Я равнодушно смотрел, как он сорвал шапку с лохматой головы, поинтересовался:
— Опасное?
— Да, — ответил он и торопливо поклонился. — Всякое говорят… Там всего много, от разбойников до всяких чудищ.
— Если разбойники, — заметил я, — значит, иногда бывают и путники, а то и караваны… Это что там вдали за город проступает?
Он посмотрел на меня с еще большим изумлением.
— Господин рыцарь, видать, издалека…
— Очень даже, — подтвердил я.
— Это же Зондерсхаузен, — сказал он с почтением. — Наш главный город…
— Главный? — переспросил я. — А как называются эти земли?
— Земли? — повторил он тупо. — Земли графа Шварцбурга, а кого же еще?..
— Понятно, — сказал я. — А королевство?
Он вытаращил глаза.
— А что… королевство?
— Как называется? — спросил я нетерпеливо, тупость и замедленность простолюдинов всегда раздражает. — Название у него есть?
— Королевство и королевство, — пробормотал он в замешательстве, — никогда не слышал, чтобы его как-то называли… Да и про королевство недавно узнали…
Я отмахнулся, дальше не слушая, арбогастр прибавил скорости, и сани быстро остались позади. Впереди из стены падающего снега медленно проступают, как из густого тумана, башни и высокие дома из темного камня, все это окружено высокой зубчатой стеной, на башнях трепещут красные флаги, а к распахнутым воротам, уже вижу, тянется вереница тяжело груженных саней.
Выбравшись на дорогу, мы понеслись по обочине, обгоняя неспешный обоз.

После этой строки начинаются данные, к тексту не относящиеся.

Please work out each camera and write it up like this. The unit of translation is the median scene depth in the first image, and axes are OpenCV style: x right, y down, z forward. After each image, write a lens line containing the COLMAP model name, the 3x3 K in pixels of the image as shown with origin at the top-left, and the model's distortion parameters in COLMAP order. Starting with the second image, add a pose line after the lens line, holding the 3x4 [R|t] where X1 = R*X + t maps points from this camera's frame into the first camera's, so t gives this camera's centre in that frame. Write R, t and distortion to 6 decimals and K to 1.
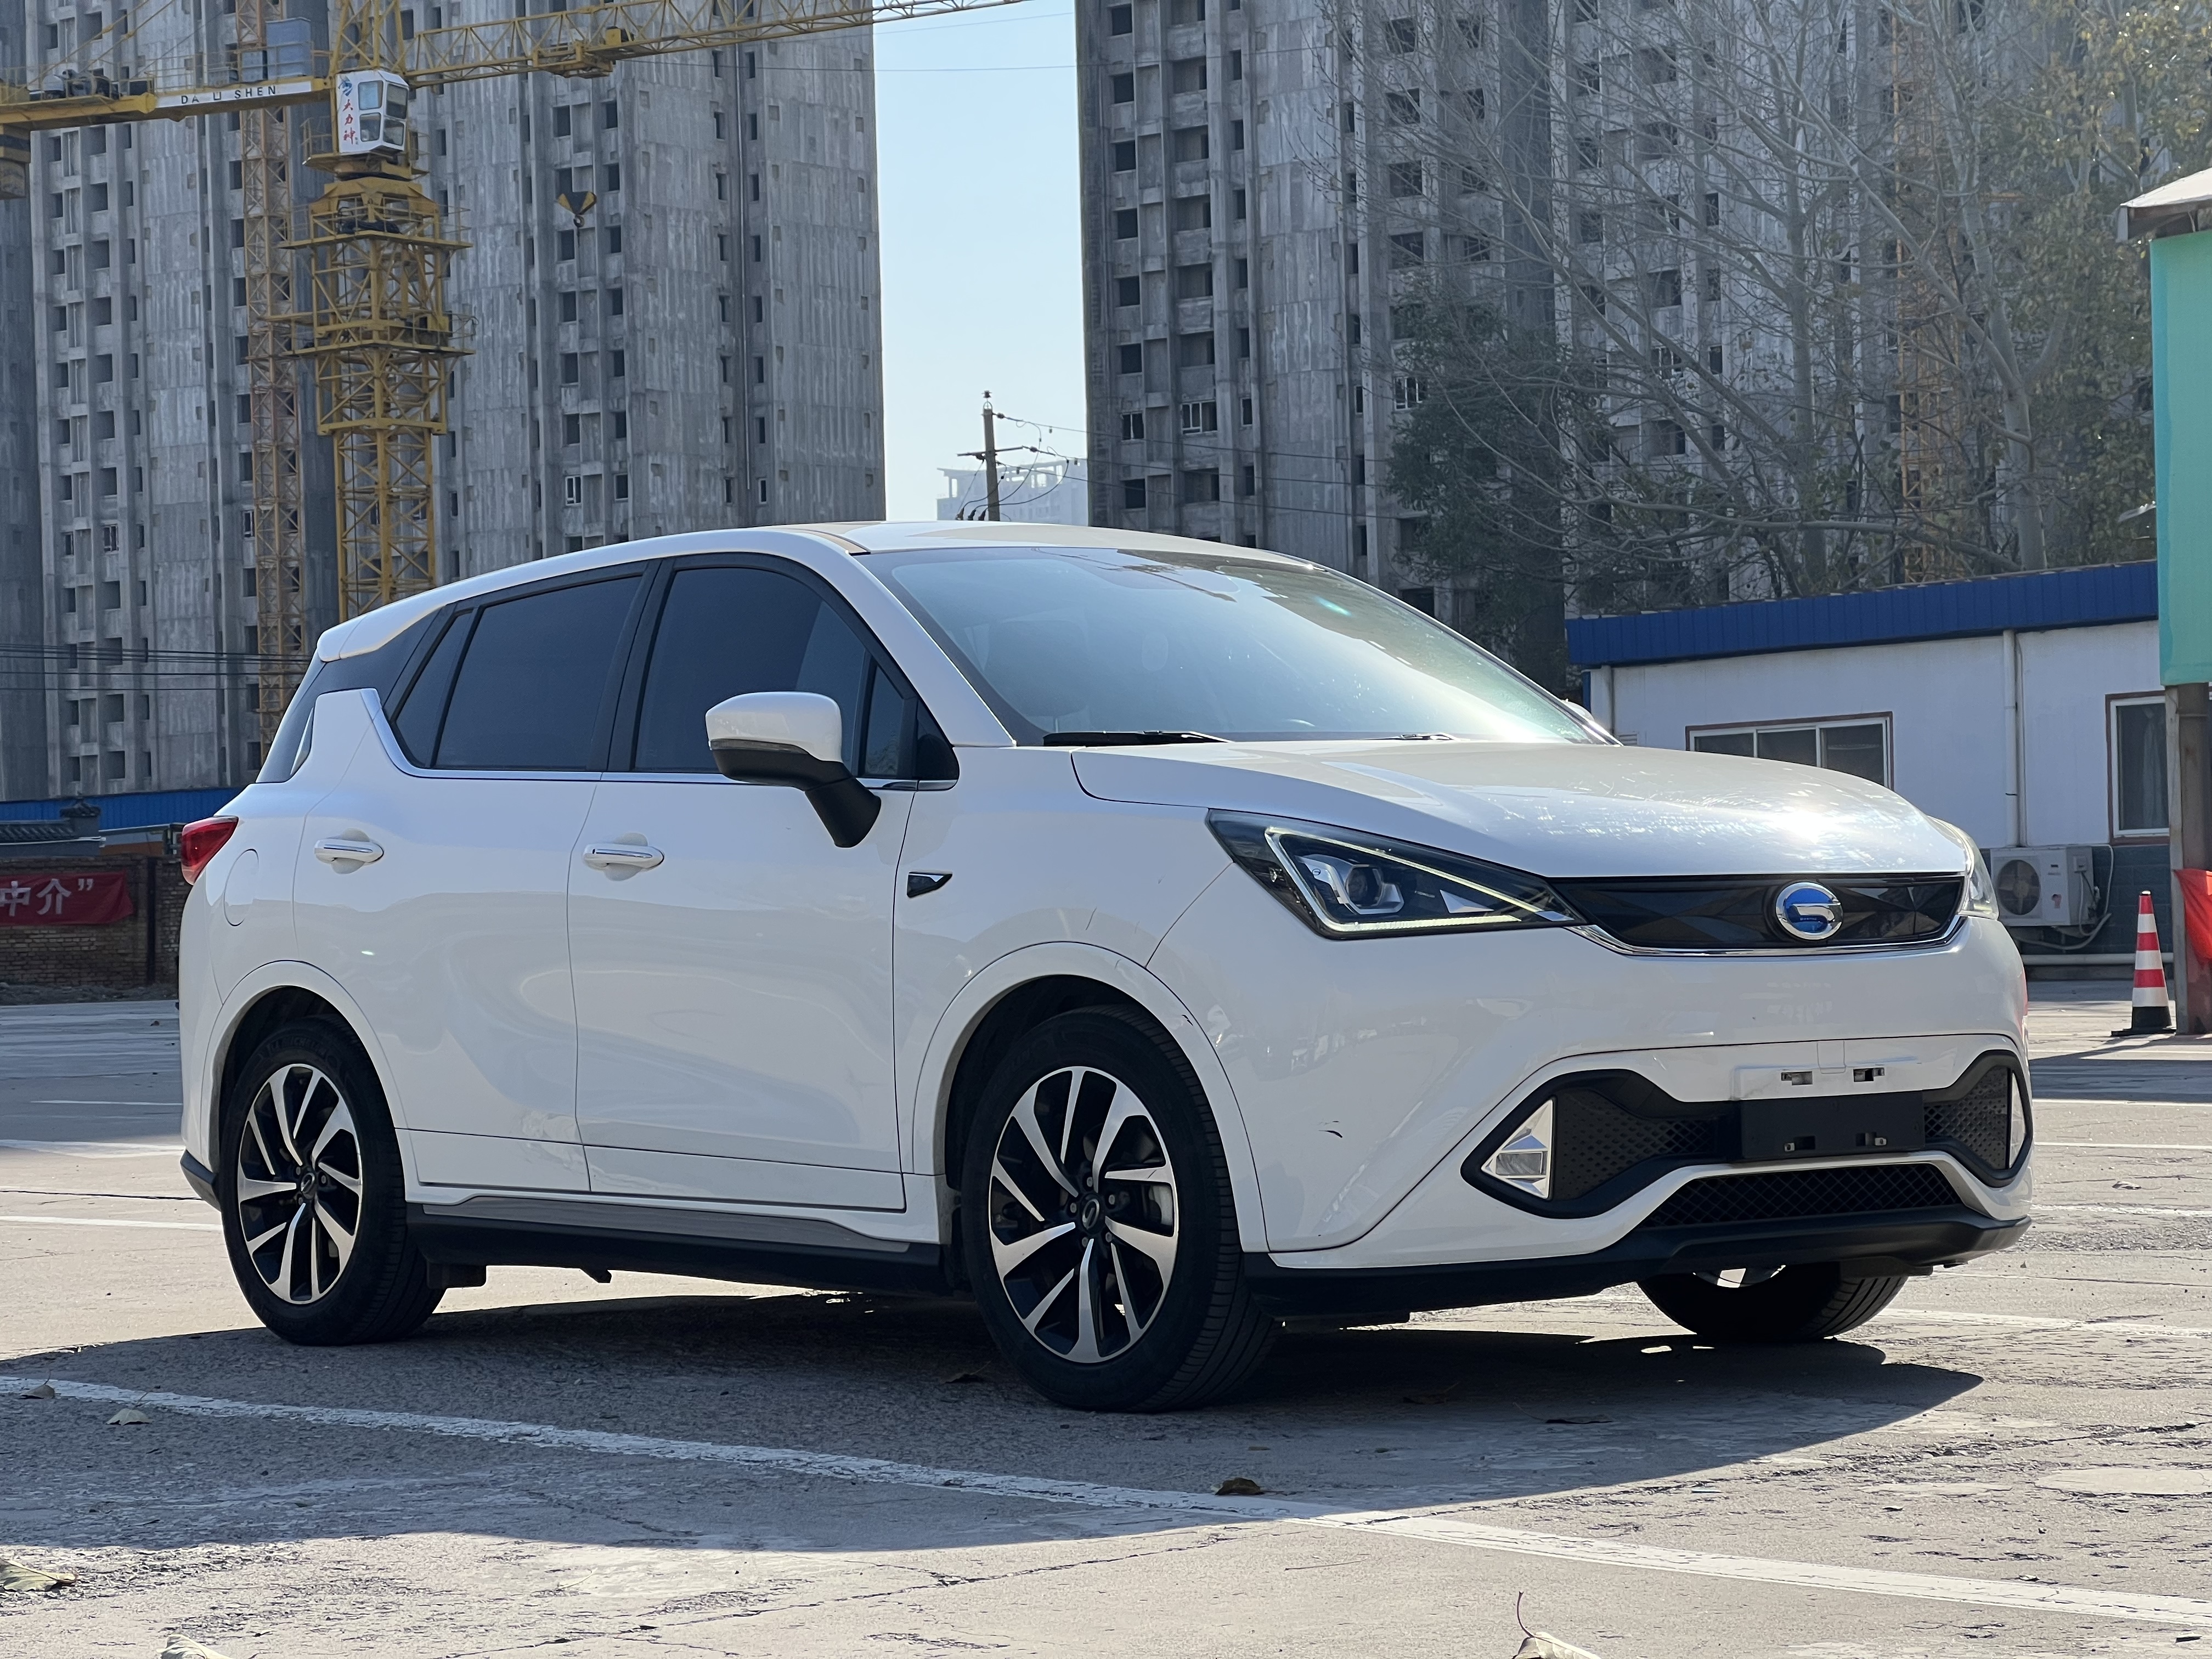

Придвинулись привратные башни городской стены, массивные и рассчитанные на многочисленную стражу, сверху крытый навес, где можно поместить полсотни лучников или арбалетчиков, расстреливающих всякого, кто посмеет ломать запертые ворота.
Справа и слева по двое стражей, я приготовился отвечать на вопросы, платить пошлину за топтание местной земли, что вообще-то справедливо, однако стражи лишь посмотрели с ленивым интересом на огромного черного пса, перевели взгляды на такого же черного и тоже огромного коня, а на меня посмотрели с куда меньшим интересом, хотя я вроде бы тоже весьма и зело, однако явно без доспехов, а одежка на мне роскошью не блистает.
Я проехал под аркой, почти физически ощутив ее массу и тяжесть. Если враг все же выбьет ворота, то эта каменная гора обрушится и перекроет дорогу. Конница отступит, а от карабкающихся по обломкам храбрецов защищаться легче.
В маленьких городках стражи на входе всегда останавливают даже одиноких всадников, пусть из простого любопытства, а в больших один не воин, даже если герой.
Я проехал в сторону центра, высматривая гостиницу или постоялый двор поприличнее, снег за это время сперва поредел, затем прекратился вовсе, мир очистился, все здания вдали обрели четкость и стереоскопичность, словно вымытые дождем камни булыжной мостовой.